宮古でチンピラが猫虐待に腹を立て殺人(S51.1.17)
昭和51年1月17日未明、岩手県宮古市黒森町の住宅地で、男性が刺殺される事件が発生しました。午前3時半頃、近隣住民が「怒鳴り合う声」を聞き、静かになった後、不安を感じて自宅の窓から確認すると、雪明かりの中で空き地に倒れている人影を発見しました。この空き地は、宮古市中心部の繁華街から北西約2kmに位置し、住宅や舗装道路に囲まれた約250㎡の造成地です。
通報を受けて救急隊員が現場に到着したところ、男性が胸から多量の血を流して仰向けに倒れており、すでに心肺停止状態でした。傷は左胸を貫通する刺創が致命傷で、他にも頭部や脇腹に複数の傷が確認されました。現場には一部の足跡が残されていましたが、凶器や他の証拠品は発見されていませんでした。

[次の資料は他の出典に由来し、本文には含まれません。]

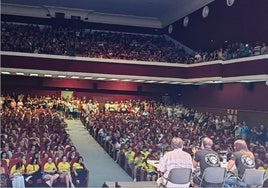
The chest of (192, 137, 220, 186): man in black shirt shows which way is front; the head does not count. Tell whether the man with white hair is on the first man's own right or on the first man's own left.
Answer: on the first man's own left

捜査本部が宮古警察署に設置され、捜査が進められた結果、被害者は事件の約10日前に宮古市に戻り、黒森町にある空き家の実家で一人暮らしをしていた男性であることが判明しました。事件当夜は繁華街のバーで飲酒した後、自宅に戻る途中で知人宅を訪ね、その際に口論が発生したと見られています。
口論のきっかけは、被害者が深夜に訪ねてきた際、家主の飼い猫を怒って殴ったことでした。家主はこの猫を非常に可愛がっており、その行為に激怒。さらに、被害者が過去に不適切な行動をしていたことを指摘するなど、互いに罵り合う展開となり、「表に出ろ」と言い合った末、空き地での対決に至りました。そこでは口論がさらにエスカレートし、被害者が刃物を取り出して襲いかかると、家主が刃物を奪い返し反撃、複数回刺して被害者を死亡させました。
この事件には、地域の暴力団が深く関与していました。被害者も一時期、暴力団に関わりを持ち、その組員として活動していた経歴がありました。また、犯行に及んだ家主も暴力団の関係者で、事件後に証拠隠滅を依頼した相手も暴力団の幹部でした。具体的には、凶器を捨てた海や衣服を焼却した場所に暴力団の幹部や関係者が関わっており、犯行後の隠蔽工作が組織的に行われました。
捜査の過程で、暴力団関係者の証言や行動が鍵となり、警察は凶器の発見や事件の背景を解明しました。閉伊川河口から発見された凶器や、衣服の焼却現場に残された痕跡が物的証拠として押収されました。
裁判では、主犯が殺人罪で懲役8年、共犯者らが証拠隠滅罪でそれぞれ懲役6カ月と4カ月の判決を受けました。